Input data.
=== Begin Enclosure ===
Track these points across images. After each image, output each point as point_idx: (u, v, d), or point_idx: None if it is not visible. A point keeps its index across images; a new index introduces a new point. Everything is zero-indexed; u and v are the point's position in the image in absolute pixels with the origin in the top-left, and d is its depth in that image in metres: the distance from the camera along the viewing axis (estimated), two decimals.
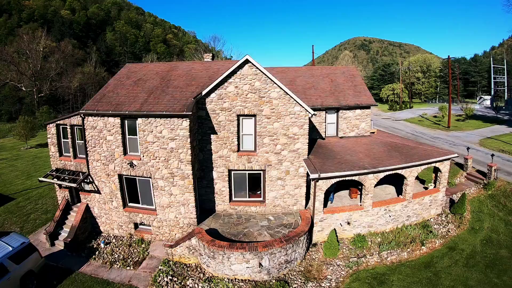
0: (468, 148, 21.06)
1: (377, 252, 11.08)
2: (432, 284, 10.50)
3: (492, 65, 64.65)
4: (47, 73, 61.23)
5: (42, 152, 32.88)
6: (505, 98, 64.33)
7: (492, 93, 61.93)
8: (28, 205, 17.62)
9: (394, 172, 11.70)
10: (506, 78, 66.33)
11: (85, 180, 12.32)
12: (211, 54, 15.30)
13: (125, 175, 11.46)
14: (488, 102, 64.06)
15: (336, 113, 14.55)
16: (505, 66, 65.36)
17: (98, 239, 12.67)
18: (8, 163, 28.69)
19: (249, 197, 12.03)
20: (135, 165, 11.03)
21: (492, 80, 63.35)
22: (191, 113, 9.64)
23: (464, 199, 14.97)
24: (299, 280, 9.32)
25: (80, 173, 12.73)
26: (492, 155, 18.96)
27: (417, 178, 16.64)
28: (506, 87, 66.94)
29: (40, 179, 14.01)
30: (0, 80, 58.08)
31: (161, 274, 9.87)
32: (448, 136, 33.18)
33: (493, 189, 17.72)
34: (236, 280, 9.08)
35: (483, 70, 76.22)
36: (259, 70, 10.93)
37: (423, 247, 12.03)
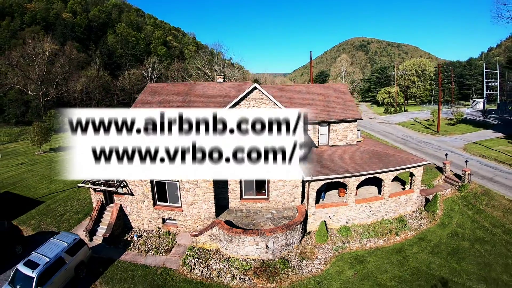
0: (446, 154, 24.23)
1: (359, 240, 14.22)
2: (400, 264, 13.60)
3: (484, 70, 67.91)
4: (53, 77, 63.89)
5: (57, 157, 35.21)
6: (497, 102, 67.51)
7: (484, 97, 65.27)
8: (58, 207, 19.79)
9: (373, 175, 14.81)
10: (498, 82, 69.60)
11: (121, 185, 15.29)
12: (222, 76, 18.45)
13: (156, 180, 14.48)
14: (481, 106, 67.31)
15: (327, 126, 17.69)
16: (497, 70, 68.62)
17: (130, 233, 15.60)
18: (26, 168, 30.57)
19: (256, 195, 15.14)
20: None
21: (484, 84, 66.63)
22: None
23: (436, 199, 18.07)
24: (296, 259, 12.44)
25: (115, 180, 15.65)
26: (466, 161, 22.10)
27: (399, 180, 19.79)
28: (498, 91, 70.17)
29: (79, 185, 16.57)
30: (6, 84, 60.44)
31: (188, 257, 12.91)
32: (436, 141, 36.38)
33: (466, 191, 20.77)
34: (248, 259, 12.17)
35: (478, 73, 79.68)
36: (265, 95, 14.02)
37: (397, 237, 15.15)
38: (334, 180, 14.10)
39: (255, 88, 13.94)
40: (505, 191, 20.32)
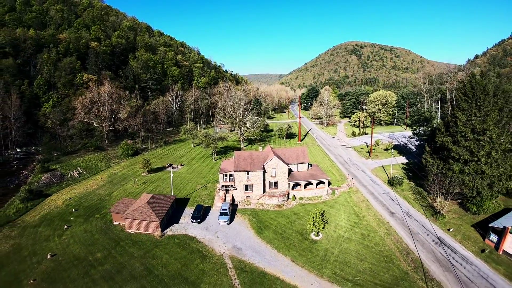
0: (348, 174, 71.40)
1: (304, 200, 60.84)
2: (315, 207, 60.33)
3: (434, 99, 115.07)
4: (117, 114, 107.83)
5: (159, 176, 79.57)
6: None
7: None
8: (198, 199, 67.12)
9: (309, 182, 61.19)
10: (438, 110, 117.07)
11: (233, 187, 61.30)
12: (260, 147, 64.39)
13: (245, 184, 60.71)
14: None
15: (297, 164, 64.18)
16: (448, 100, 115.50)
17: (235, 201, 61.75)
18: (151, 185, 74.54)
19: (273, 187, 61.58)
20: (248, 181, 60.29)
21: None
22: (263, 170, 58.97)
23: (334, 191, 65.43)
24: (285, 204, 59.17)
25: (231, 185, 61.62)
26: (352, 178, 69.17)
27: (324, 182, 66.43)
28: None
29: (218, 188, 62.91)
30: (75, 118, 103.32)
31: (257, 205, 59.40)
32: (362, 163, 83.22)
33: (350, 190, 68.20)
34: (273, 204, 58.65)
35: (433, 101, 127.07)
36: (277, 158, 60.32)
37: (316, 201, 61.87)
38: (297, 182, 60.35)
39: (274, 158, 60.02)
40: (364, 191, 67.79)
=== End Enclosure ===
Work to be completed.
Transcribe the entries above exactly, from their first line through the line with "2: (432, 284, 10.50)", and omit all pictures.

Answer to the problem.
Track these points across images. After each image, output each point as point_idx: (u, v, d), or point_idx: None if it is not visible. A point keeps its index across images; a new index introduces a new point. Everything is zero-indexed; u and v are the point's position in the image in absolute pixels with the origin in the top-left, and d is its depth in that image in metres: the distance from the camera along the viewing axis (estimated), two decimals.
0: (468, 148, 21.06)
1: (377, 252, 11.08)
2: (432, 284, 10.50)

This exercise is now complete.